#### Extracto de página
* * *

Con la recuperación del sujeto humano como centro de referencia y, con él, la atención al individuo, aunque sin olvidarse de la sociedad, la biografía, un género historiográfico tan viejo como la propia Historia, ha reencontrado su papel. Pero hablamos ahora de un relato biográfico riguroso, tan alejado de la hagiografía como de la hipercrítica visceral, que intenta conocer nuestros antecedentes, siguiendo como eje el estudio del personaje y de su contexto, para asomarnos a una época en su conjunto. Se trata de ganar en viveza y en realismo, sin perder un ápice de las posibilidades de la Historia como ciencia y, naturalmente, como medio para proyectar sobre lo pretérito algunos interrogantes del presente.

* * *

#### Datos proporcionados
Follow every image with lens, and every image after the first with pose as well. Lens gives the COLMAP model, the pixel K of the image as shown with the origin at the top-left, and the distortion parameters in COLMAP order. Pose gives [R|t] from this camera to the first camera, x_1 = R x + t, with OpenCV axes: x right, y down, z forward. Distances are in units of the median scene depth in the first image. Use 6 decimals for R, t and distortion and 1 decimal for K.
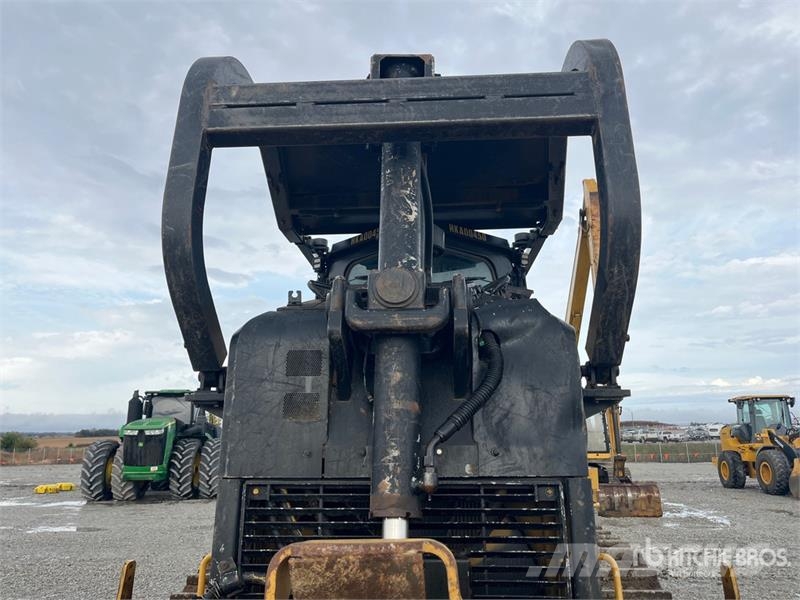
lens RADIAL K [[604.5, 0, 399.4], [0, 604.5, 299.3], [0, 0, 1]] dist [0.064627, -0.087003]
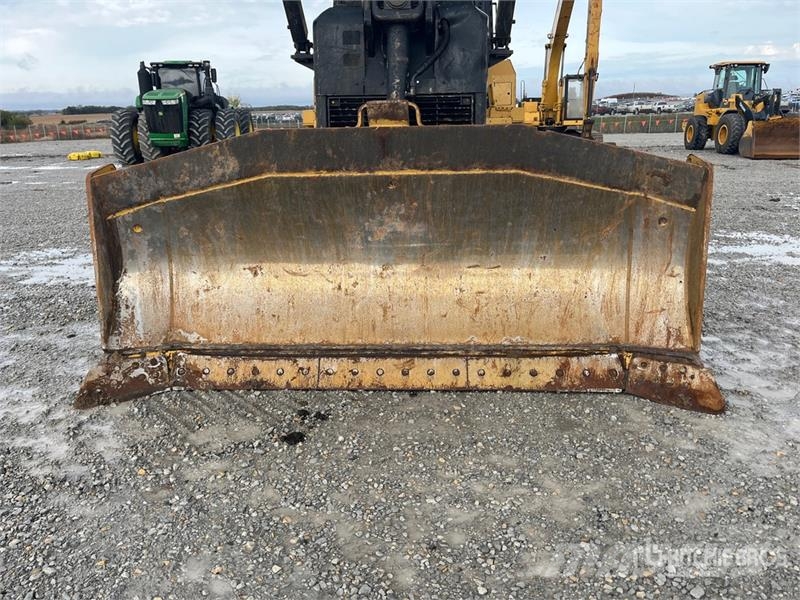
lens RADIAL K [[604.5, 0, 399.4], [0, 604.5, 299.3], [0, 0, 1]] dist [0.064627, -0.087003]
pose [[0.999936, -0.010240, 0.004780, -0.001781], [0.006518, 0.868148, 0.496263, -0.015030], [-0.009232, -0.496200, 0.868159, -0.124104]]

* * *

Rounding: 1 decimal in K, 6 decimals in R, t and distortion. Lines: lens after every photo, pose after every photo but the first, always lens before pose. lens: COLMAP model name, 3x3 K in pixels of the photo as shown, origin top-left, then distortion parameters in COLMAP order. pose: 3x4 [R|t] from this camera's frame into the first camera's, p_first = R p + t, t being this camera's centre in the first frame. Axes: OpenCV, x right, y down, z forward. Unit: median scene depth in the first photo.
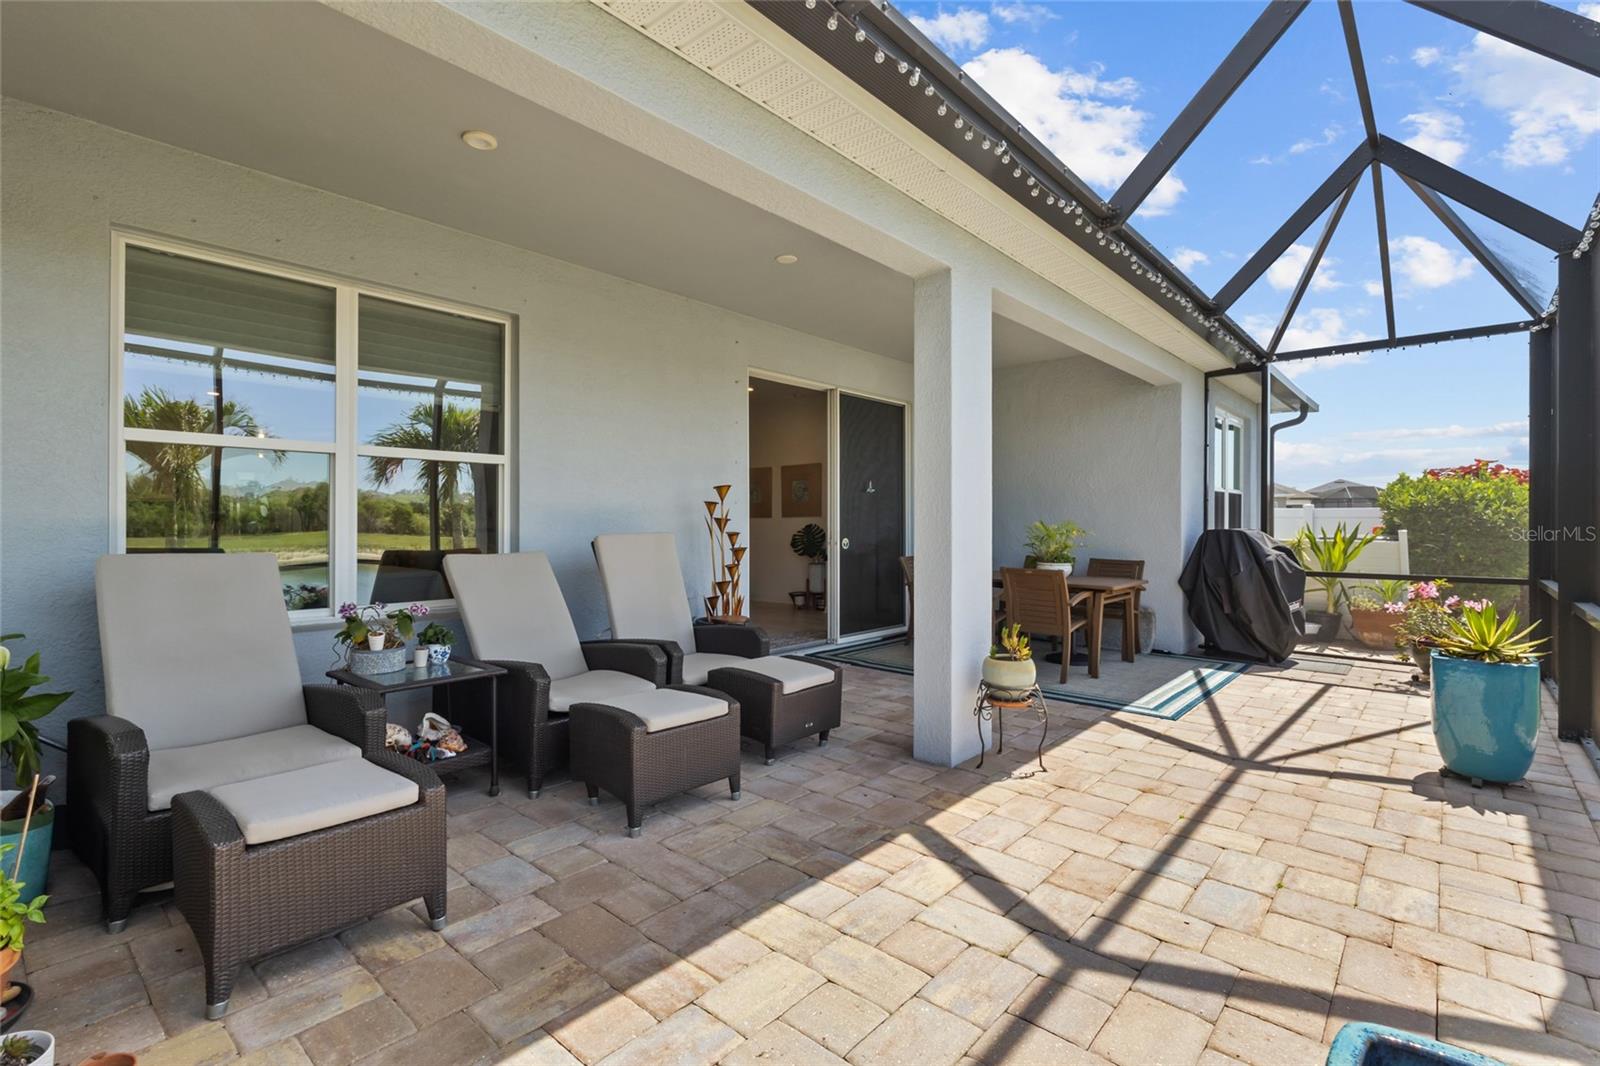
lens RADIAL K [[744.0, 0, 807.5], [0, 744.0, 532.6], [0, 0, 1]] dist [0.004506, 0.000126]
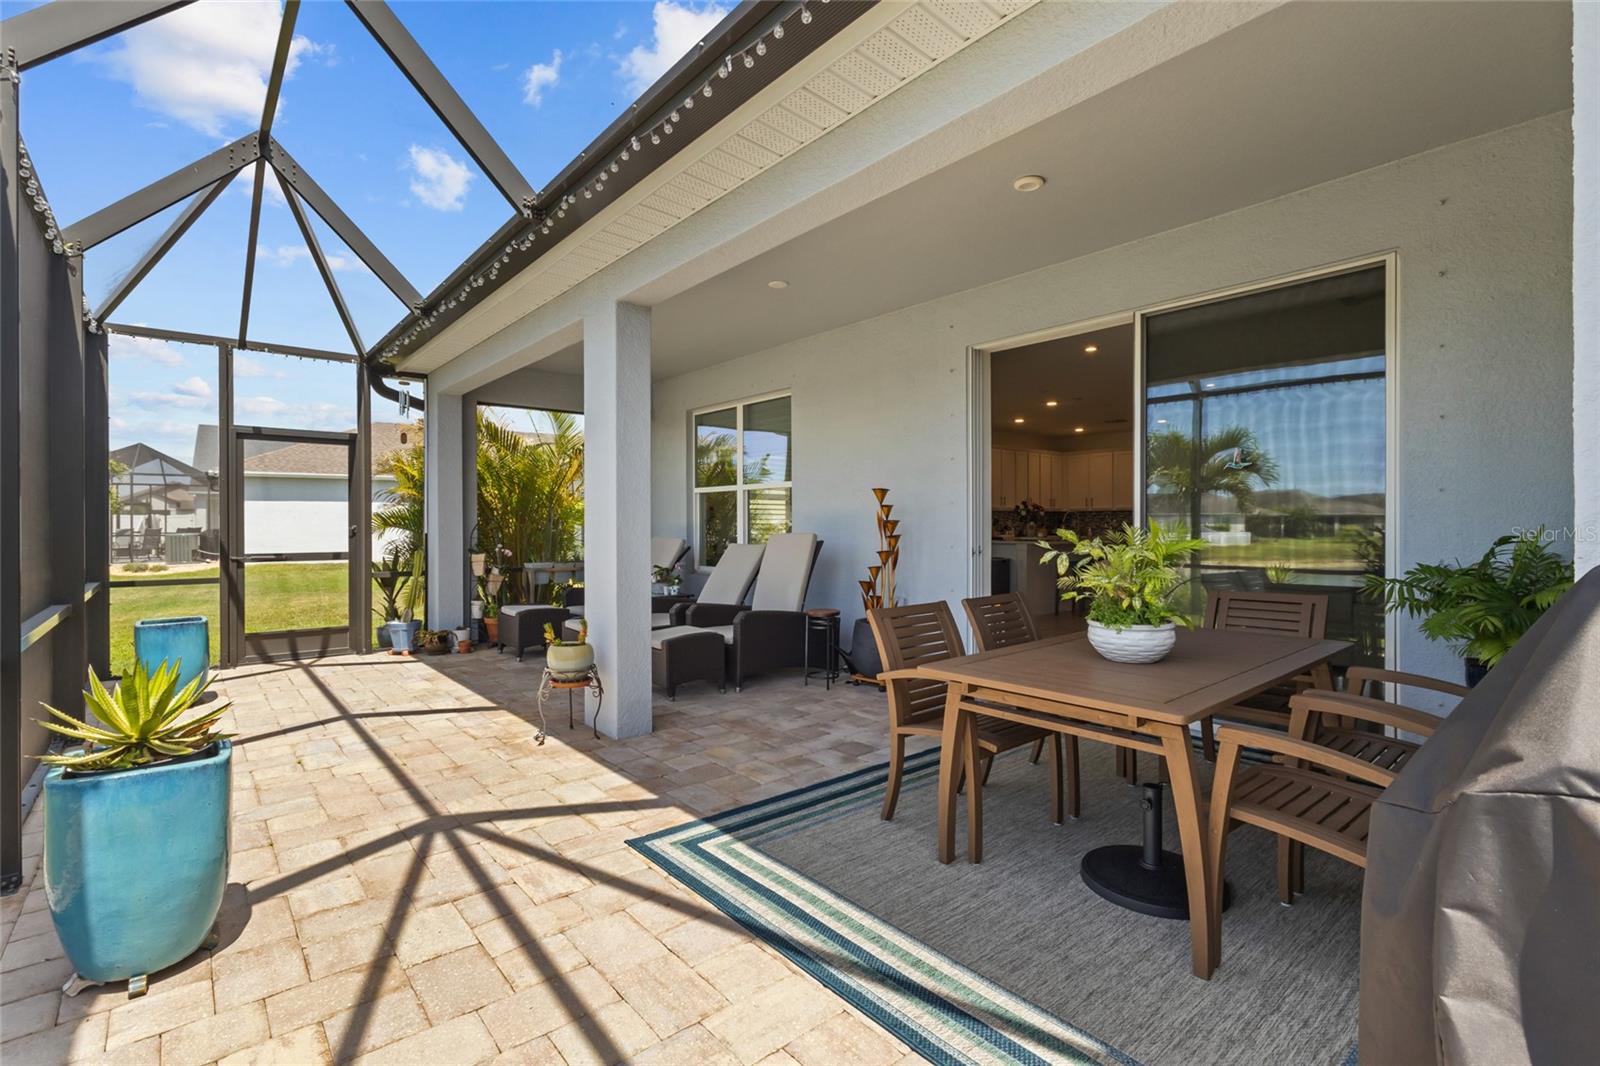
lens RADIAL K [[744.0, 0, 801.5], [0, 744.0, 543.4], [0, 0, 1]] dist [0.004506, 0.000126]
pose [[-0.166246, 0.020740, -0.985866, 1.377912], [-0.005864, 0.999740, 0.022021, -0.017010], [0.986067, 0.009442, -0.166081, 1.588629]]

* * *

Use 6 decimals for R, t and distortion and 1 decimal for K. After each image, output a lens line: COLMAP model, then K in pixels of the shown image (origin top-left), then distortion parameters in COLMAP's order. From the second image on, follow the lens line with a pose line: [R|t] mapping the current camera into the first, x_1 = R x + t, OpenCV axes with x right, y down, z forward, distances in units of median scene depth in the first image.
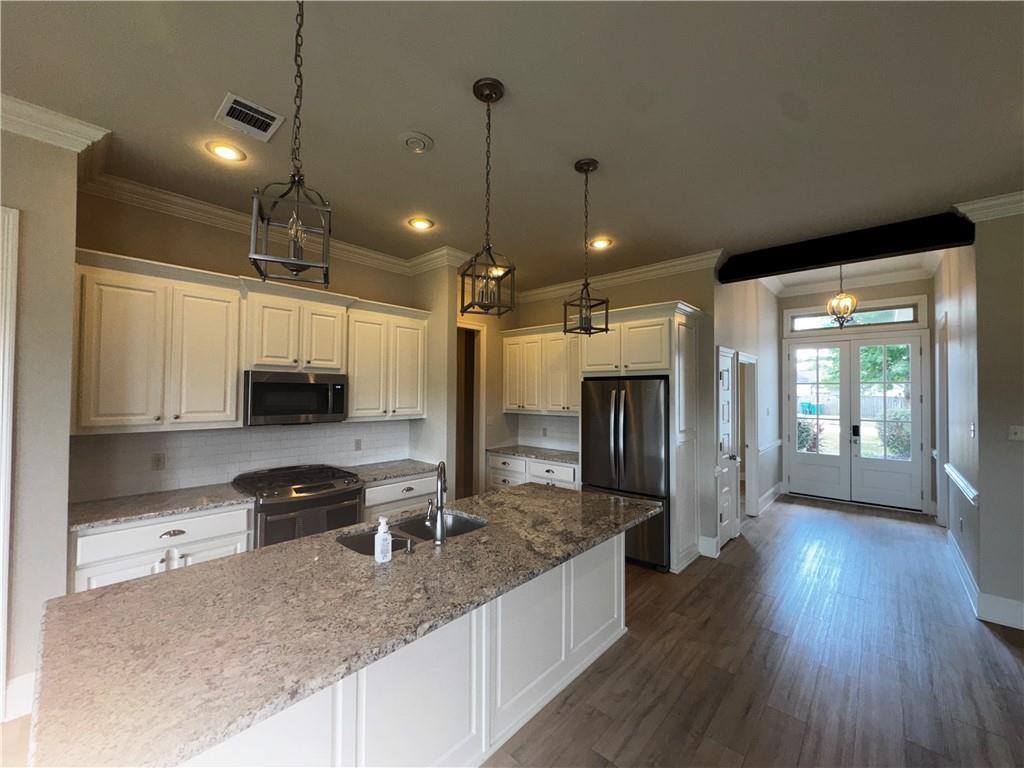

* * *

#### Lo que se solicita
Cite literalmente el fragmento sobre la biografía desde "Con la recuperación" hasta "interrogantes del presente.". Emplee únicamente el fragmento sobre la biografía y no los datos.

#### Respuesta al ejercicio
Con la recuperación del sujeto humano como centro de referencia y, con él, la atención al individuo, aunque sin olvidarse de la sociedad, la biografía, un género historiográfico tan viejo como la propia Historia, ha reencontrado su papel. Pero hablamos ahora de un relato biográfico riguroso, tan alejado de la hagiografía como de la hipercrítica visceral, que intenta conocer nuestros antecedentes, siguiendo como eje el estudio del personaje y de su contexto, para asomarnos a una época en su conjunto. Se trata de ganar en viveza y en realismo, sin perder un ápice de las posibilidades de la Historia como ciencia y, naturalmente, como medio para proyectar sobre lo pretérito algunos interrogantes del presente.